Manfaat yang ramah lingkungan dan berkelanjutan.
Hal ini mempersingkat waktu pemeliharaan dan mengurangi biaya.
Ibu Mai Xuan Huong, Wakil Kepala Departemen Manajemen Sains (Departemen Sains dan Teknologi), mengatakan: “Dalam model ini, keterkaitan antara “empat pemangku kepentingan”: Negara - ilmuwan - pelaku usaha - petani adalah faktor kunci. Dalam model ini, Negara memainkan peran manajemen; sementara petani – operator langsung produksi – tidak lagi “sendirian,” tetapi menjadi mata rantai aktif dalam rantai nilai, menerima pelatihan, transfer teknologi, dan berpartisipasi secara mendalam dalam model produksi profesional.”
Dengan produktivitas yang unggul, waktu pemeliharaan yang lebih singkat, biaya produksi yang optimal, dan kemampuan pengendalian penyakit yang tinggi, model budidaya udang sistem akuakultur resirkulasi (STC) membantu meningkatkan nilai produksi per satuan luas, sesuatu yang sulit dicapai oleh model tradisional. Secara khusus, dengan tidak membuang limbah ke lingkungan, model ini secara signifikan berkontribusi dalam mengurangi emisi gas rumah kaca, meminimalkan polusi air, dan bergerak menuju pembangunan hijau dan berkelanjutan.
Sumber air bersih mengurangi penyakit pada udang.
Bapak Huynh Phuong Nhanh, Wakil Ketua Komite Rakyat Komune Nguyen Viet Khai, menyampaikan: "Setelah penggabungan, Komune Nguyen Viet Khai menjadi salah satu daerah dengan area budidaya udang intensif dan akuakultur terbesar di provinsi ini. Oleh karena itu, penerapan model akuakultur bebas air limbah akan sangat berkontribusi pada pengembangan area budidaya udang di daerah ini, terutama dalam menciptakan produk 'udang hijau' dan memastikan akses pasar."
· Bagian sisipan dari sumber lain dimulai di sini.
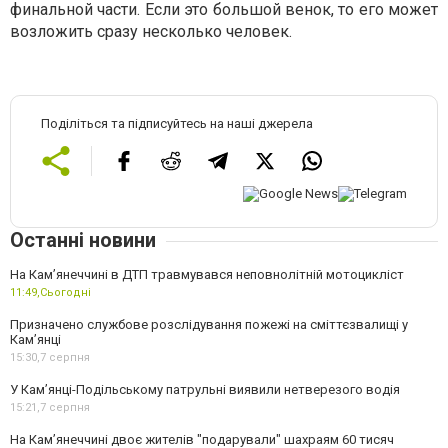
финальной части. Если это большой венок, то его может
возложить сразу несколько человек.
Поділіться та підписуйтесь на наші джерела
Останні новини
На Кам’янеччині в ДТП травмувався неповнолітній мотоцикліст
11:49,
Сьогодні
Призначено службове розслідування пожежі на сміттєзвалищі у
Кам’янці
15:30,
7 серпня
У Кам’янці-Подільському патрульні виявили нетверезого водія
15:21,
7 серпня
На Камʼянеччині двоє жителів "подарували" шахраям 60 тисяч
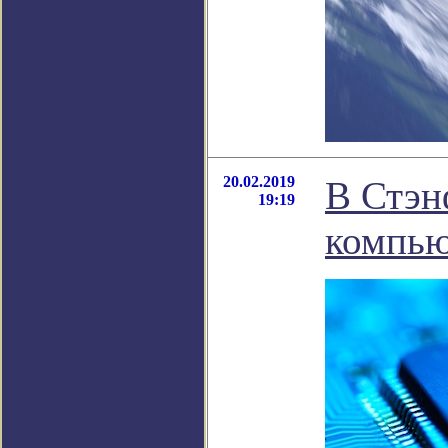
20.02.2019
В Стэн
19:19
компью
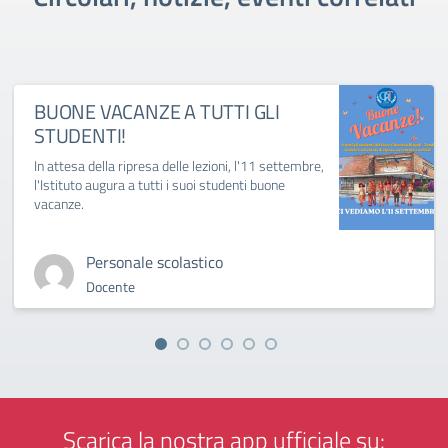
BUONE VACANZE A TUTTI GLI
STUDENTI!
In attesa della ripresa delle lezioni, l'11 settembre,
l'Istituto augura a tutti i suoi studenti buone
vacanze.
Personale scolastico
Docente
Scarica la nostra app ufficiale su:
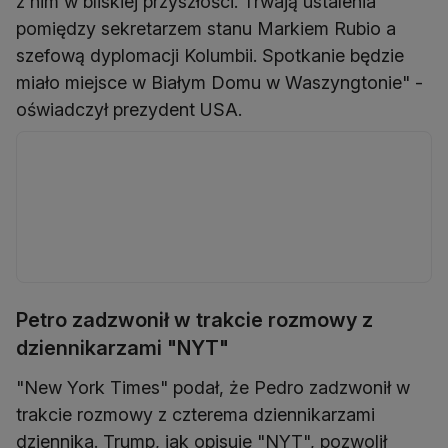
z nim w bliskiej przyszłości. Trwają ustalenia
pomiędzy sekretarzem stanu Markiem Rubio a
szefową dyplomacji Kolumbii. Spotkanie będzie
miało miejsce w Białym Domu w Waszyngtonie" -
oświadczył prezydent USA.
Petro zadzwonił w trakcie rozmowy z
dziennikarzami "NYT"
"New York Times" podał, że Pedro zadzwonił w
trakcie rozmowy z czterema dziennikarzami
dziennika. Trump, jak opisuje "NYT", pozwolił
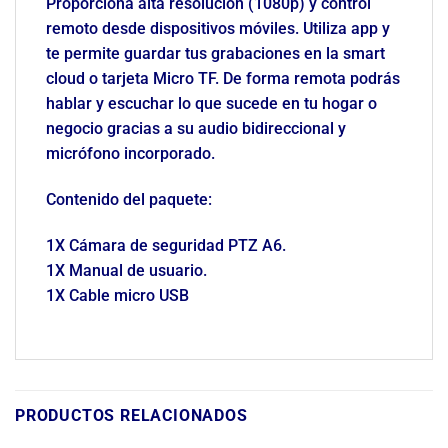
Proporciona alta resolución (1080p) y control
remoto desde dispositivos móviles. Utiliza app y
te permite guardar tus grabaciones en la smart
cloud o tarjeta Micro TF. De forma remota podrás
hablar y escuchar lo que sucede en tu hogar o
negocio gracias a su audio bidireccional y
micrófono incorporado.
Contenido del paquete:
1X Cámara de seguridad PTZ A6.
1X Manual de usuario.
1X Cable micro USB
PRODUCTOS RELACIONADOS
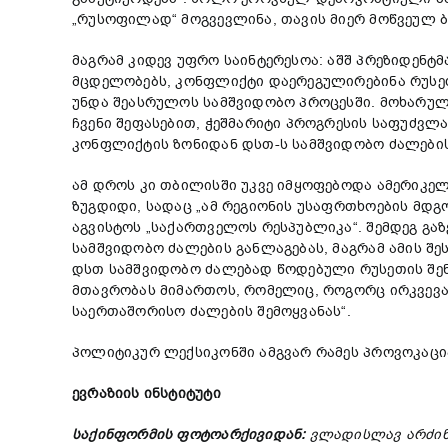
„რუსოფილად“ მოგვევლინა, თავის მიერ მოწვეულ 
მაგრამ კიდევ უფრო საინტერესოა: აშშ პრეზიდენტ
მცდელობებს, კონფლიქტი დაერეგულირებინა რუსეთ
უნდა შეასრულოს სამშვიდობო პროცესში. მოხარული
ჩვენი შეფასებით, ჭეშმარიტი პროგრესის საფუძვ
კონფლიქტის ზონიდან დსთ-ს სამშვიდობო ძალების
ამ დროს კი თბილისში უკვე იმყოფებოდა ამერიკე
ზუგდიდი, სადაც „ამ რეგიონის უსაფრთხოების მდ
აგვისტოს „საქართველოს რესპუბლიკა“. შემდეგ გაზ
სამშვიდობო ძალების განლაგებას, მაგრამ ამის შ
დსთ სამშვიდობო ძალებად წოდებული რუსეთის შენ
მთავრობას მიმართოს, რომელიც, როგორც ირკვევა,
საერთაშორისო ძალების შემოყვანას“.
პოლიტიკურ ლექსიკონში ამგვარ რამეს პროვოკაცია
ევრაზიის ინსტიტუტი
საქინფორმის ფოტოარქივიდან:
ვლადისლავ არძინბ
Dengan keunggulan seperti tanpa pembuangan limbah, pengurangan emisi gas rumah kaca, dan pengendalian penyakit yang efektif, model budidaya udang kaki putih komersial 3 tahap menggunakan teknologi akuakultur resirkulasi dengan pergantian air minimal dan biosekuriti dianggap cocok untuk mencapai sertifikasi hijau internasional seperti ASC, BAP, dan GlobalGAP.
Ini adalah "paspor" yang membantu udang Ca Mau memperluas pasarnya, terutama karena banyak negara memperketat standar lingkungan dan persyaratan ketelusuran. Provinsi ini memiliki kesempatan untuk menjadi pelopor dalam budidaya udang yang bersih dan berkelanjutan, mendorong pertumbuhan PDB regional, mengembangkan pertanian berteknologi tinggi, dan beradaptasi dengan perubahan iklim.
Wakil Ketua Komite Rakyat Provinsi, Le Van Su, berkomentar : "Ini adalah model yang berkembang pesat dan sangat efektif, sebuah arah yang konsisten dengan tren pembangunan berkelanjutan industri udang di Provinsi Ca Mau. Ke depannya, departemen dan lembaga terkait perlu terus berkoordinasi untuk memperluas model ini; mempromosikannya melalui berbagai bentuk, mengintegrasikannya dengan program dan rencana, dengan tujuan memperluas model ini pada tahun 2025 dan tahun-tahun berikutnya. Provinsi ini berharap segera mencapai target 1.000 hektar budidaya udang bersih, menciptakan terobosan dalam pengembangan industri udang utama, dan berkontribusi pada pembangunan berkelanjutan daerah dan seluruh negeri."